- **WORK INSTRUCTIONS**
Which lines in the records below contain the word "middle"? Report each of them.

[Items from a data source]
((

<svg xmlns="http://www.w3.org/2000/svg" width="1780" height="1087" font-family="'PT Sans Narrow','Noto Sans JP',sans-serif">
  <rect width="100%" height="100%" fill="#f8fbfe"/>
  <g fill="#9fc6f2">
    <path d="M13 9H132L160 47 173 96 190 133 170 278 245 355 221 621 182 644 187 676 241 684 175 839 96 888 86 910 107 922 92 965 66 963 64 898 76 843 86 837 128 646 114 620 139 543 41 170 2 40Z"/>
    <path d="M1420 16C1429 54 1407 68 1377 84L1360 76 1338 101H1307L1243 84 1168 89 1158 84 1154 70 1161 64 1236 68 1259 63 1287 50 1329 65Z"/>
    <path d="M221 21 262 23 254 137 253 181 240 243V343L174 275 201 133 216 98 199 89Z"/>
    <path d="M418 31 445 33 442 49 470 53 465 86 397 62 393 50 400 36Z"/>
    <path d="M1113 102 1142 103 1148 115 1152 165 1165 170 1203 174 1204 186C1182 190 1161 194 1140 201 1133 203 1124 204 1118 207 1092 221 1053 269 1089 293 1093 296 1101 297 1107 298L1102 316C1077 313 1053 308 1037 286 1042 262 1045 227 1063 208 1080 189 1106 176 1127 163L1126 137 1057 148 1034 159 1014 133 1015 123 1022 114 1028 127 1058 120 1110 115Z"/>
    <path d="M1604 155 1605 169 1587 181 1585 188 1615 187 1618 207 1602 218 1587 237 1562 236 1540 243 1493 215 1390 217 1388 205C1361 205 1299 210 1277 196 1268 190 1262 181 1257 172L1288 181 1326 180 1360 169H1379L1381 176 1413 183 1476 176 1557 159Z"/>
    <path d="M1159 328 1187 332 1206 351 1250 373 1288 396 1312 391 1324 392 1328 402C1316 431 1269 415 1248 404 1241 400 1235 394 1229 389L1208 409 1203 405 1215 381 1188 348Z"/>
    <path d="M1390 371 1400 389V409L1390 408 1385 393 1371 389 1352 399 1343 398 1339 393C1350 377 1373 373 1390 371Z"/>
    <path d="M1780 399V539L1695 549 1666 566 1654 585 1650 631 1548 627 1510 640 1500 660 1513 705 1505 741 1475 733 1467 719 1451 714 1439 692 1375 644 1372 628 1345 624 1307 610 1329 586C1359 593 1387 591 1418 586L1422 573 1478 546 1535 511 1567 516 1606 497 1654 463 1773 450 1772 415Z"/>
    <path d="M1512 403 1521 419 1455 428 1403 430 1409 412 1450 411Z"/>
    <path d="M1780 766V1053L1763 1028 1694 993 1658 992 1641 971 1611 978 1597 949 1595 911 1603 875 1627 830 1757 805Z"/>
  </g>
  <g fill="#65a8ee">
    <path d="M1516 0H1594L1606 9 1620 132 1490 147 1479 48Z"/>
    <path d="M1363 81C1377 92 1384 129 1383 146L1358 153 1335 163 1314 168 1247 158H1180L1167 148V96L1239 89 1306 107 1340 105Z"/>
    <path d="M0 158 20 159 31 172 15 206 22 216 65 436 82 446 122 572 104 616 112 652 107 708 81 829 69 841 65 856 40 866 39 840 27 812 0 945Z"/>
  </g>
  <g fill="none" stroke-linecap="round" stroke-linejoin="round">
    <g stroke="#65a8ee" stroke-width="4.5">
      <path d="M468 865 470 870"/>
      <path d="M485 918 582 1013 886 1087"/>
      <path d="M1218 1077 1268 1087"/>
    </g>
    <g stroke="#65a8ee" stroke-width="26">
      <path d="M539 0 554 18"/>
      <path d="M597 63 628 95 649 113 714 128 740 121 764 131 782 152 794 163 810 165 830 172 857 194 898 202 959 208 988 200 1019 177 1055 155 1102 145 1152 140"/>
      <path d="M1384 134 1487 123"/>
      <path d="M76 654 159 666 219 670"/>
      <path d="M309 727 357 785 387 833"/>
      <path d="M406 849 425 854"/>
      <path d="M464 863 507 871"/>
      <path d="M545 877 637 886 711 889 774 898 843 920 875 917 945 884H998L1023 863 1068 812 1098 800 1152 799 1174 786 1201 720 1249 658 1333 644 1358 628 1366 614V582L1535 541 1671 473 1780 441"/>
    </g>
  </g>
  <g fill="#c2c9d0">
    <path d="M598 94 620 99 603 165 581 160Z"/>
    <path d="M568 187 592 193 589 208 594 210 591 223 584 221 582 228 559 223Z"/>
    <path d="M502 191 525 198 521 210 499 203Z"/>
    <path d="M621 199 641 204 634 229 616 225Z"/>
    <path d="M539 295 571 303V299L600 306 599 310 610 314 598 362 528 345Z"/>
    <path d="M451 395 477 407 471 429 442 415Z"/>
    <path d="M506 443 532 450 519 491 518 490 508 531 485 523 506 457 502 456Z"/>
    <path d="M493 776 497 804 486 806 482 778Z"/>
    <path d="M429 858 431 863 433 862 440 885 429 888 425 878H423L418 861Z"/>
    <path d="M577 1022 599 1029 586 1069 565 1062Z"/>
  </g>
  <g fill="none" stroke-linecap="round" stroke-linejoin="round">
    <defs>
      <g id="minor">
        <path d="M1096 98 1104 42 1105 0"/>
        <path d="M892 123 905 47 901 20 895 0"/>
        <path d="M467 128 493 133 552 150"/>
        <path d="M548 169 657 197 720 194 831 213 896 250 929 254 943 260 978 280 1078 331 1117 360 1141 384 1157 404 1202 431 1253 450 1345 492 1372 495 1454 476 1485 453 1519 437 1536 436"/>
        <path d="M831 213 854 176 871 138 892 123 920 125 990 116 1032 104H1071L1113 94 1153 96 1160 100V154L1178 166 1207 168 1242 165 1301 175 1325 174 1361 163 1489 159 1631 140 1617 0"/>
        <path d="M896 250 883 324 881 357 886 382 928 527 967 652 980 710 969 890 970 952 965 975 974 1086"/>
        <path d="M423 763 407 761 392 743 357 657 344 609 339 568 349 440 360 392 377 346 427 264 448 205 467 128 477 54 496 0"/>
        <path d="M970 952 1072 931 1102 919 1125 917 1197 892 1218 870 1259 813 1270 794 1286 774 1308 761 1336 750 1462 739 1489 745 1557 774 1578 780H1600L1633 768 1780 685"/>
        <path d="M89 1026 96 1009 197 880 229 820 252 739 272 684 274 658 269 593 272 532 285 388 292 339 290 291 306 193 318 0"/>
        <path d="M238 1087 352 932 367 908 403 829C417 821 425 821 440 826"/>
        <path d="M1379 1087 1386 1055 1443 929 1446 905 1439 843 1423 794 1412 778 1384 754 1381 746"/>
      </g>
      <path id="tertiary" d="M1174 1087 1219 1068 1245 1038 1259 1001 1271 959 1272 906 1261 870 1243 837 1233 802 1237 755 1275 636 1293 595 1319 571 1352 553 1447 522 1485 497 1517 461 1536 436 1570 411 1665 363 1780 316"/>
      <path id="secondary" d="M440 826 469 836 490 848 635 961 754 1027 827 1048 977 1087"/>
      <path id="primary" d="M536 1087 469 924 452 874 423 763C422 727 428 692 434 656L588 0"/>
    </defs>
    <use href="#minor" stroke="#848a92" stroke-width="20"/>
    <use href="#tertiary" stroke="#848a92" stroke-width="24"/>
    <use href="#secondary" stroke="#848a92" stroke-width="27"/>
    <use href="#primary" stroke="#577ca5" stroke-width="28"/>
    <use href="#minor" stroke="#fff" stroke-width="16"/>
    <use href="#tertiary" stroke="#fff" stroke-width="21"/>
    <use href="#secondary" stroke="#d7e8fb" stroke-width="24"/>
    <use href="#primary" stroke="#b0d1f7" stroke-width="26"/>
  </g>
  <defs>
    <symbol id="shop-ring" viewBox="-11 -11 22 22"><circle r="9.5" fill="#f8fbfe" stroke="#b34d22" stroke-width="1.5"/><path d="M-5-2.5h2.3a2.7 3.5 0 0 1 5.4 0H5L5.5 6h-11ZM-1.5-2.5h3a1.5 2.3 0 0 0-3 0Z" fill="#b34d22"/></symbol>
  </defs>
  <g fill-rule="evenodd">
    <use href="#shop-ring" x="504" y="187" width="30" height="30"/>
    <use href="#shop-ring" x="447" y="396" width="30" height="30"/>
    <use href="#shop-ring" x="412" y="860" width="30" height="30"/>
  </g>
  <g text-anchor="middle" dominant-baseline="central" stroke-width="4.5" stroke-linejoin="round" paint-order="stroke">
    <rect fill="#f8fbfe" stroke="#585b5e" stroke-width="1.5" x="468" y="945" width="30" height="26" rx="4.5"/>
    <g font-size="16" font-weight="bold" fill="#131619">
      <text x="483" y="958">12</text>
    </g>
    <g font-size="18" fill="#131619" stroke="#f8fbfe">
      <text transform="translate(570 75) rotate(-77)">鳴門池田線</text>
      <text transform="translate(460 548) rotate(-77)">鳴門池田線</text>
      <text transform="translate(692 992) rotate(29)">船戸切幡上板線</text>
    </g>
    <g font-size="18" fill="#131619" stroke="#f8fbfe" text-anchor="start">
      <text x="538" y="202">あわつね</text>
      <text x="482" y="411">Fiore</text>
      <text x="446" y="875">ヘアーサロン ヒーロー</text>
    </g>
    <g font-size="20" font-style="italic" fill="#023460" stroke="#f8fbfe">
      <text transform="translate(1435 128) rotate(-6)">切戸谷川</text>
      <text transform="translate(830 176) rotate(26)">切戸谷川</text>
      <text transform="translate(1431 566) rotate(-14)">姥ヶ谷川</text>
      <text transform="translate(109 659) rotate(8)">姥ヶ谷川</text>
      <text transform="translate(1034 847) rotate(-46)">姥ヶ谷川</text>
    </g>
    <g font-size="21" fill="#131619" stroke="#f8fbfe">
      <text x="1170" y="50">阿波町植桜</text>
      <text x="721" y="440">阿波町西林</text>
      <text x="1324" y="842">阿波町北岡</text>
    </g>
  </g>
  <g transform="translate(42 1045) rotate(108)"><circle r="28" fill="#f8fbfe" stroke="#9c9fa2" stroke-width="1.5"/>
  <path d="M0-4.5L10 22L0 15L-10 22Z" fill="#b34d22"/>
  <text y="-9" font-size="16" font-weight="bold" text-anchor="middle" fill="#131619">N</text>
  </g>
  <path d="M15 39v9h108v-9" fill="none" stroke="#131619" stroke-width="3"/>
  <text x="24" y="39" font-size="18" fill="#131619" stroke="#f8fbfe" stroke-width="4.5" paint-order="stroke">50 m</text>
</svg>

))

- **ANSWER SECTION**
  <g text-anchor="middle" dominant-baseline="central" stroke-width="4.5" stroke-linejoin="round" paint-order="stroke">
  <text y="-9" font-size="16" font-weight="bold" text-anchor="middle" fill="#131619">N</text>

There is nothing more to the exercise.